• ASSIGNED TASK
Once the line containing "[ Do Stuff ] Login Flow, owner: BE -> AS" is found, please copy it and all lines after it through the end of the records, exactly, leaving out pictures.

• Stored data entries
- - -

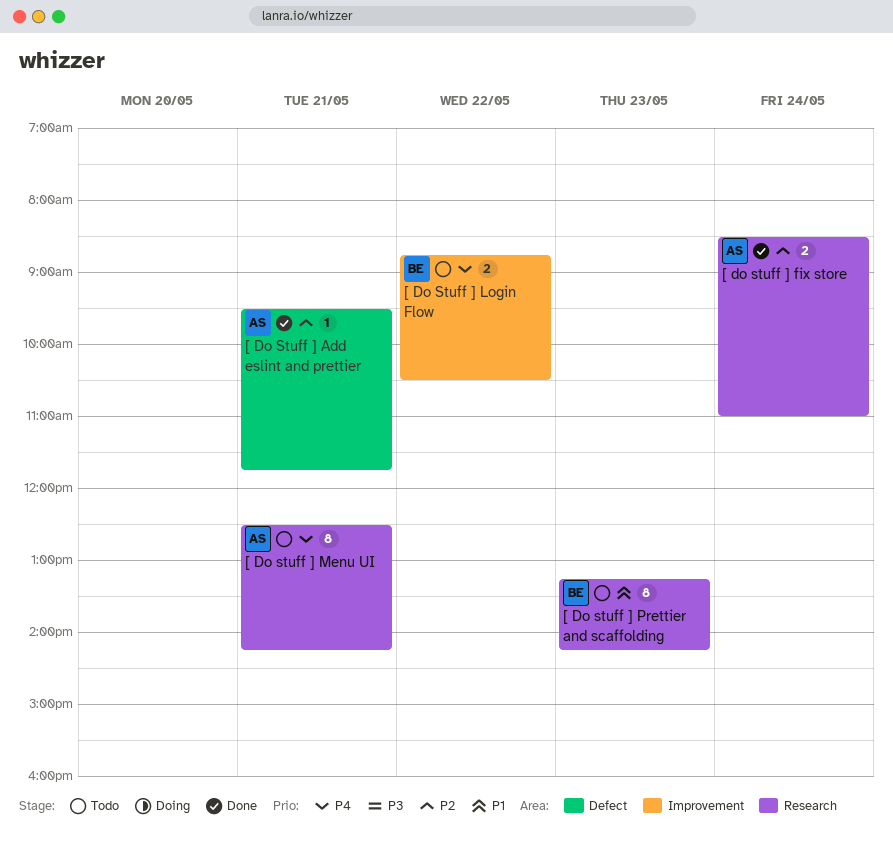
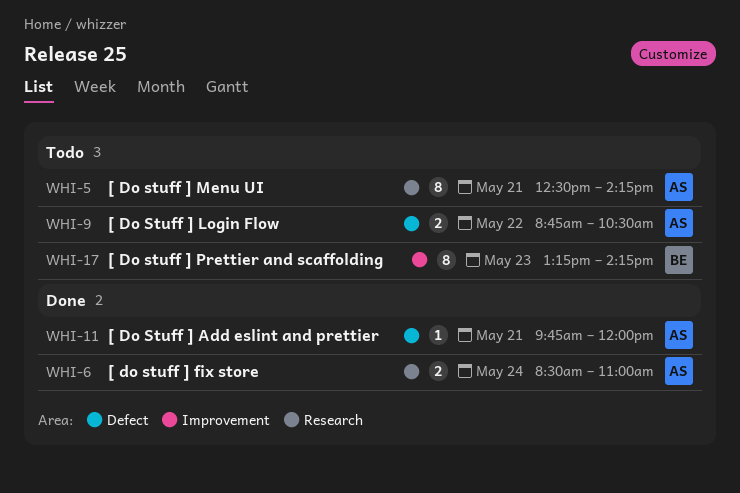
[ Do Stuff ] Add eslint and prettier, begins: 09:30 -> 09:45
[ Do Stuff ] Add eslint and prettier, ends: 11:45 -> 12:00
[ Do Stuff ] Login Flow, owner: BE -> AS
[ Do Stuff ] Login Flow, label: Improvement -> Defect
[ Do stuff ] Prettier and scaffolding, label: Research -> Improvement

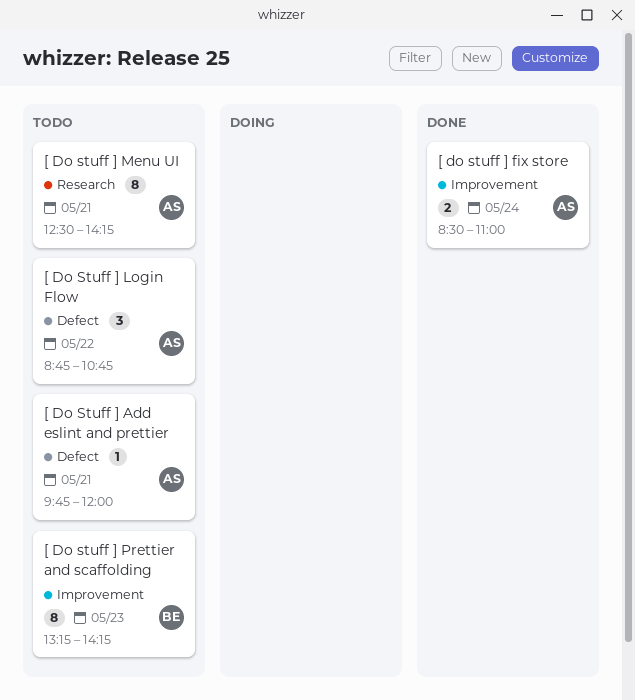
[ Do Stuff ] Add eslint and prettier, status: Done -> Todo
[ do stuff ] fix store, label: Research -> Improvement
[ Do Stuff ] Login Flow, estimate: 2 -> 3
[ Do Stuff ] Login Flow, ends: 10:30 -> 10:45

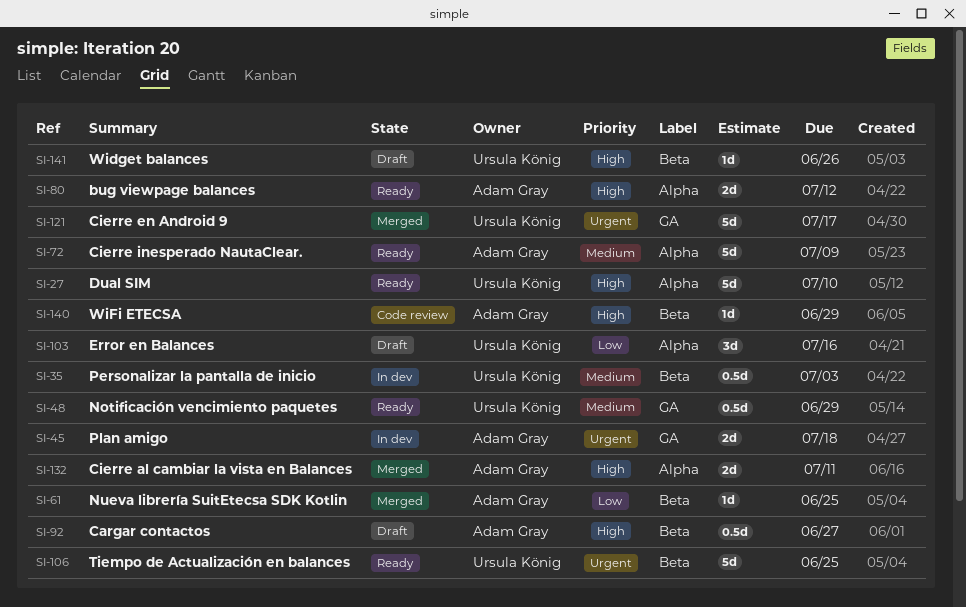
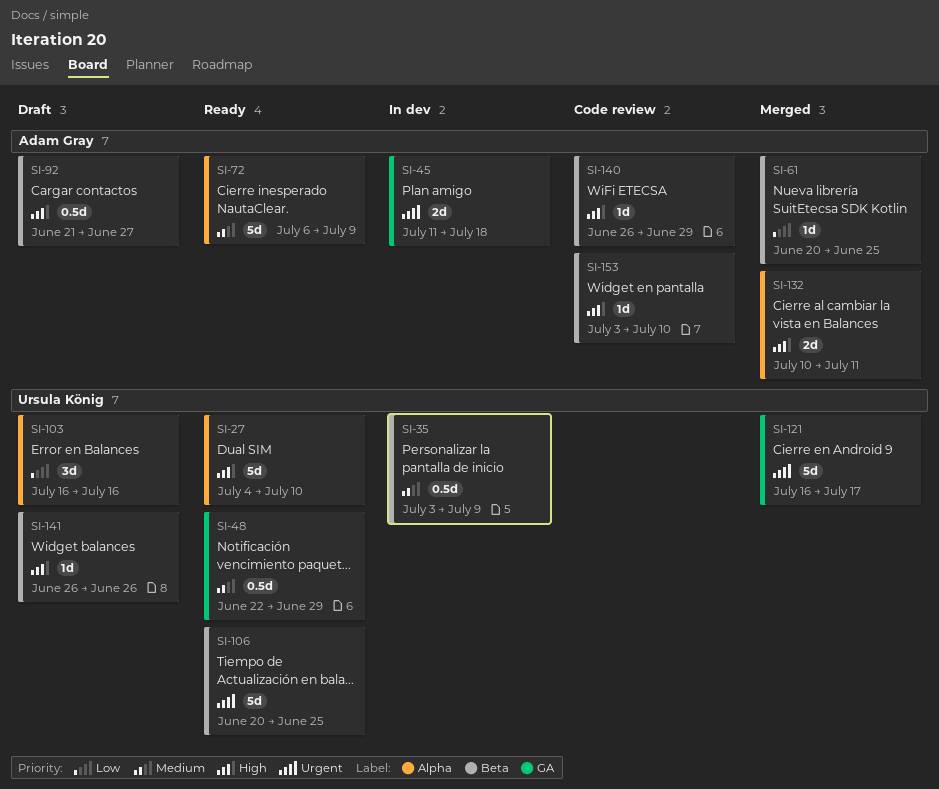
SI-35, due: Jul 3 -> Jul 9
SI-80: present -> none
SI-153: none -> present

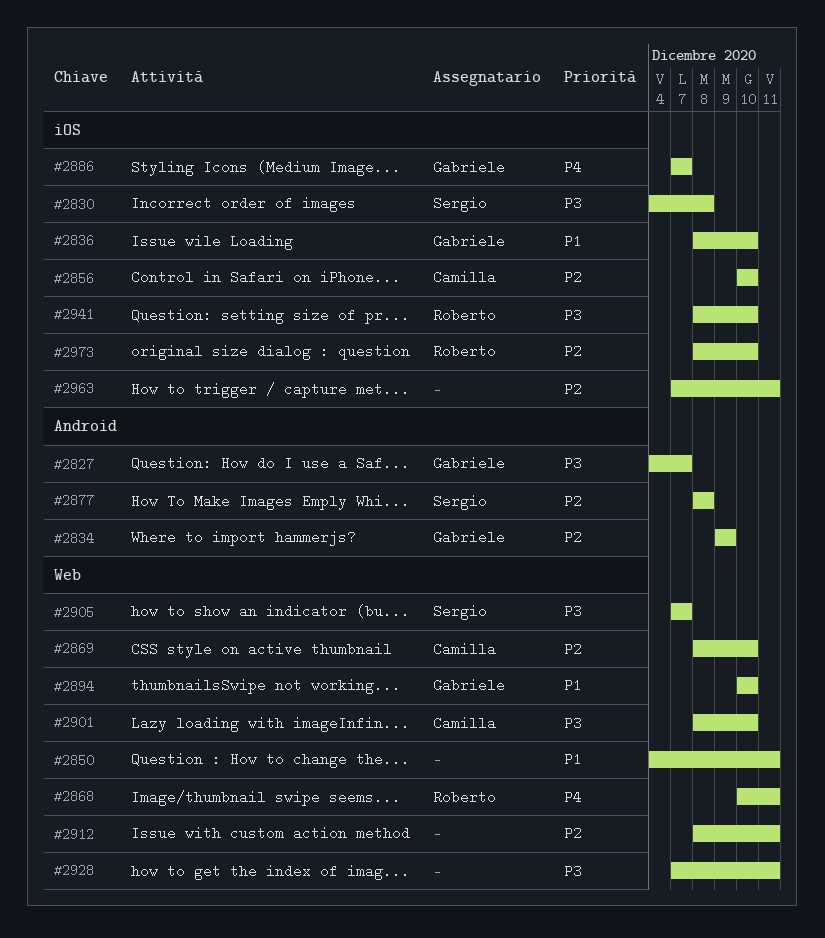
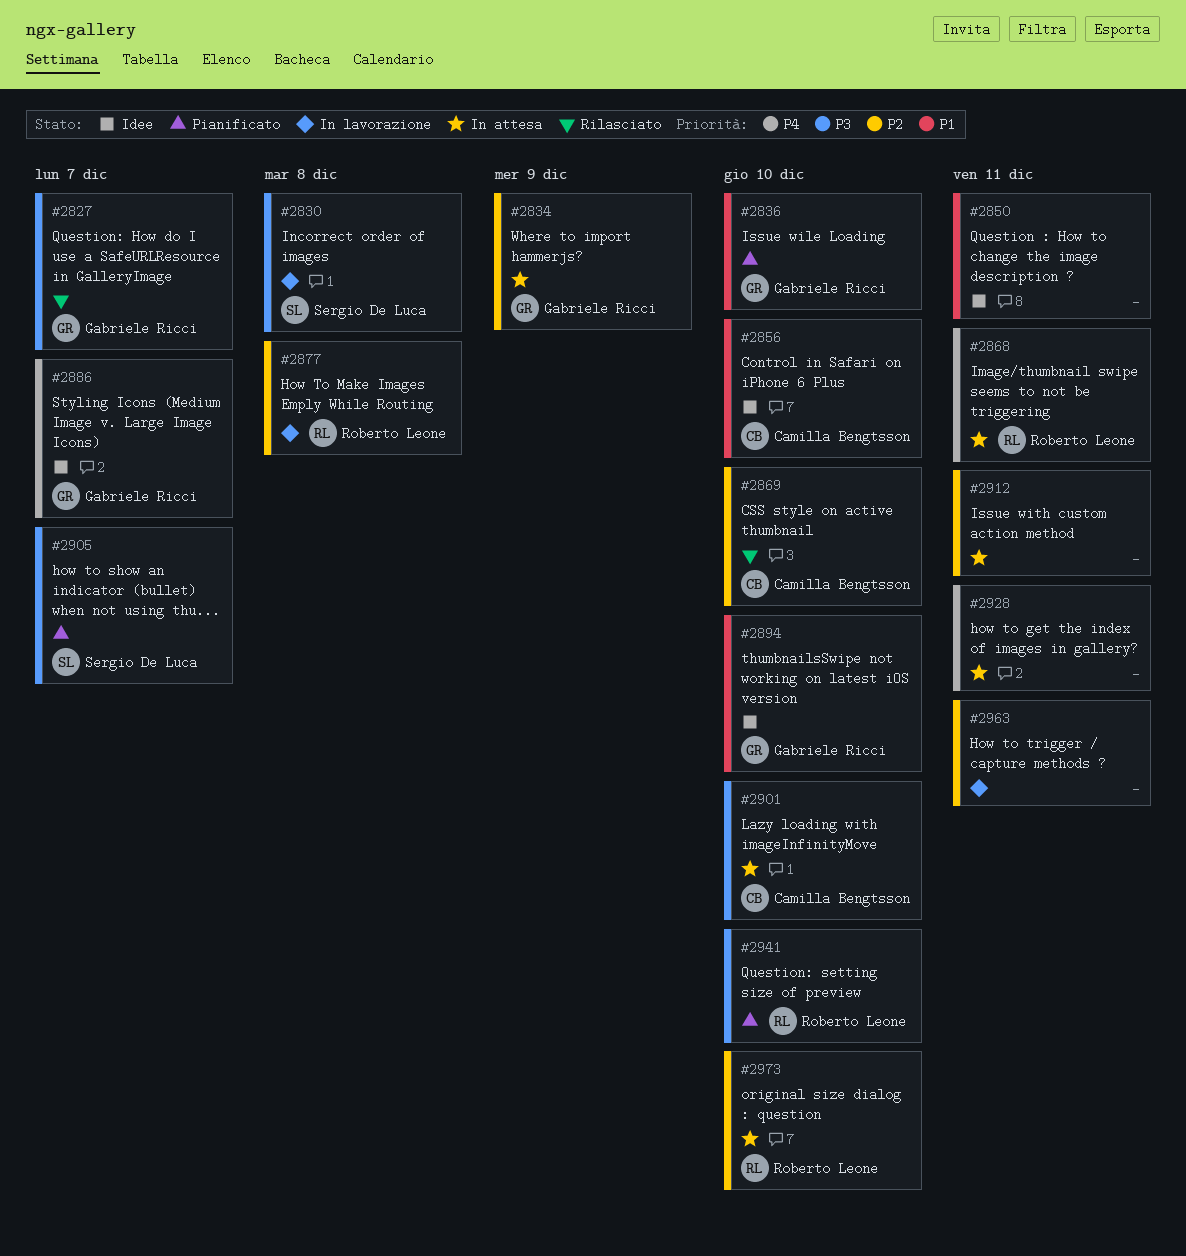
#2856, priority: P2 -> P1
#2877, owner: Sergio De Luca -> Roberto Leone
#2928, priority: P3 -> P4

- - -

• EXERCISE OUTPUT
[ Do Stuff ] Login Flow, owner: BE -> AS
[ Do Stuff ] Login Flow, label: Improvement -> Defect
[ Do stuff ] Prettier and scaffolding, label: Research -> Improvement

[ Do Stuff ] Add eslint and prettier, status: Done -> Todo
[ do stuff ] fix store, label: Research -> Improvement
[ Do Stuff ] Login Flow, estimate: 2 -> 3
[ Do Stuff ] Login Flow, ends: 10:30 -> 10:45

SI-35, due: Jul 3 -> Jul 9
SI-80: present -> none
SI-153: none -> present

#2856, priority: P2 -> P1
#2877, owner: Sergio De Luca -> Roberto Leone
#2928, priority: P3 -> P4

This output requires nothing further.